# PROBLEM
When you reach the line containing "X007629Y012679D03*" in the entries below, repeat it and each line after it exactly until the entries end.

# SOURCE DATA
* * *

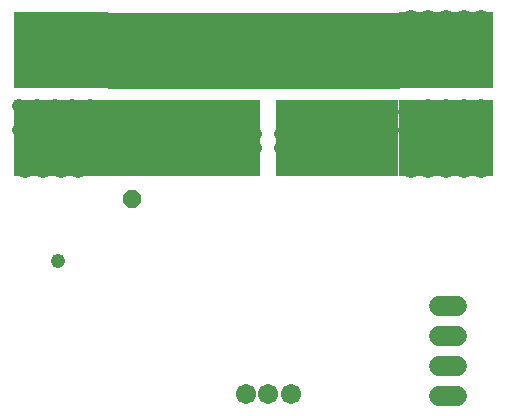
<source format=gbs>
G75*
%MOIN*%
%OFA0B0*%
%FSLAX24Y24*%
%IPPOS*%
%LPD*%
%AMOC8*
5,1,8,0,0,1.08239X$1,22.5*
%
%ADD10R,0.9744X0.2559*%
%ADD11R,0.5118X0.2559*%
%ADD12R,0.4055X0.2559*%
%ADD13C,0.0477*%
%ADD14C,0.1655*%
%ADD15C,0.0671*%
%ADD16C,0.0680*%
%ADD17R,0.3150X0.2559*%
%ADD18R,0.0580X0.0330*%
%ADD19OC8,0.0600*%
%ADD20C,0.0476*%
%ADD21OC8,0.0476*%
%ADD22C,0.0437*%
D10*
X011690Y013596D03*
D11*
X009338Y010683D03*
D12*
X014475Y010683D03*
D13*
X015387Y011240D03*
X014924Y011387D03*
X014403Y011387D03*
X013881Y011387D03*
X013349Y011387D03*
X012887Y011240D03*
X012601Y010846D03*
X012601Y010354D03*
X012887Y009960D03*
X013349Y009813D03*
X013881Y009813D03*
X014403Y009813D03*
X014924Y009813D03*
X015387Y009960D03*
X015668Y010350D03*
X015668Y010850D03*
X016716Y010978D03*
X016912Y010387D03*
X017503Y010387D03*
X018094Y010387D03*
X018684Y010387D03*
X019275Y010387D03*
X019275Y009600D03*
X018684Y009600D03*
X018094Y009600D03*
X017503Y009600D03*
X016912Y009600D03*
X016716Y011569D03*
X017503Y011765D03*
X018094Y011765D03*
X018684Y011765D03*
X019275Y011765D03*
X019275Y012750D03*
X018684Y012750D03*
X018094Y012750D03*
X017503Y012750D03*
X016912Y012750D03*
X016912Y013537D03*
X017503Y013537D03*
X018094Y013537D03*
X018684Y013537D03*
X019275Y013537D03*
X019275Y014128D03*
X019275Y014718D03*
X018684Y014718D03*
X018094Y014718D03*
X018094Y014128D03*
X018684Y014128D03*
X017503Y014128D03*
X016912Y014128D03*
X016912Y014718D03*
X017503Y014718D03*
X011735Y010846D03*
X011450Y011240D03*
X010987Y011387D03*
X010466Y011387D03*
X009934Y011387D03*
X009412Y011387D03*
X008950Y011240D03*
X008668Y010850D03*
X008668Y010350D03*
X008950Y009960D03*
X009412Y009813D03*
X009934Y009813D03*
X010466Y009813D03*
X010987Y009813D03*
X011450Y009960D03*
X011735Y010354D03*
X006621Y010584D03*
X006227Y010978D03*
X005637Y010978D03*
X005046Y010978D03*
X004456Y010978D03*
X003865Y010978D03*
X003865Y011765D03*
X004456Y011765D03*
X005046Y011765D03*
X005637Y011765D03*
X006227Y011765D03*
X006424Y012750D03*
X005834Y012750D03*
X005243Y012750D03*
X004653Y012750D03*
X004062Y012750D03*
X004062Y013340D03*
X004653Y013340D03*
X005243Y013340D03*
X005834Y013340D03*
X006424Y013340D03*
X006424Y013931D03*
X006424Y014521D03*
X005834Y014521D03*
X005243Y014521D03*
X005243Y013931D03*
X005834Y013931D03*
X004653Y013931D03*
X004653Y014521D03*
X004062Y014521D03*
X004062Y013931D03*
X006621Y009994D03*
X005834Y009600D03*
X005243Y009600D03*
X004653Y009600D03*
X004062Y009600D03*
D14*
X009412Y010600D02*
X010987Y010600D01*
X013349Y010600D02*
X014924Y010600D01*
D15*
X012920Y002175D03*
X012168Y002175D03*
X011416Y002175D03*
D16*
X017868Y002100D02*
X018468Y002100D01*
X018468Y003100D02*
X017868Y003100D01*
X017868Y004100D02*
X018468Y004100D01*
X018468Y005100D02*
X017868Y005100D01*
D17*
X018094Y010683D03*
X018094Y013635D03*
X005243Y013635D03*
X005243Y010683D03*
D18*
X018487Y011175D03*
X018881Y013340D03*
D19*
X007629Y012679D03*
X007629Y008679D03*
D20*
X005168Y006600D03*
D21*
X012168Y013100D03*
D22*
X011149Y013104D03*
X009968Y013104D03*
X008786Y013104D03*
X007605Y013301D03*
X007605Y014285D03*
X008786Y014285D03*
X009968Y014285D03*
X011149Y014285D03*
X012330Y014285D03*
X013511Y014285D03*
X014692Y014285D03*
X015873Y014285D03*
X015873Y013104D03*
X014692Y013104D03*
X013511Y013104D03*
M02*

</source>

* * *

# SOLUTION TO THE PROBLEM
X007629Y012679D03*
X007629Y008679D03*
D20*
X005168Y006600D03*
D21*
X012168Y013100D03*
D22*
X011149Y013104D03*
X009968Y013104D03*
X008786Y013104D03*
X007605Y013301D03*
X007605Y014285D03*
X008786Y014285D03*
X009968Y014285D03*
X011149Y014285D03*
X012330Y014285D03*
X013511Y014285D03*
X014692Y014285D03*
X015873Y014285D03*
X015873Y013104D03*
X014692Y013104D03*
X013511Y013104D03*
M02*

</source>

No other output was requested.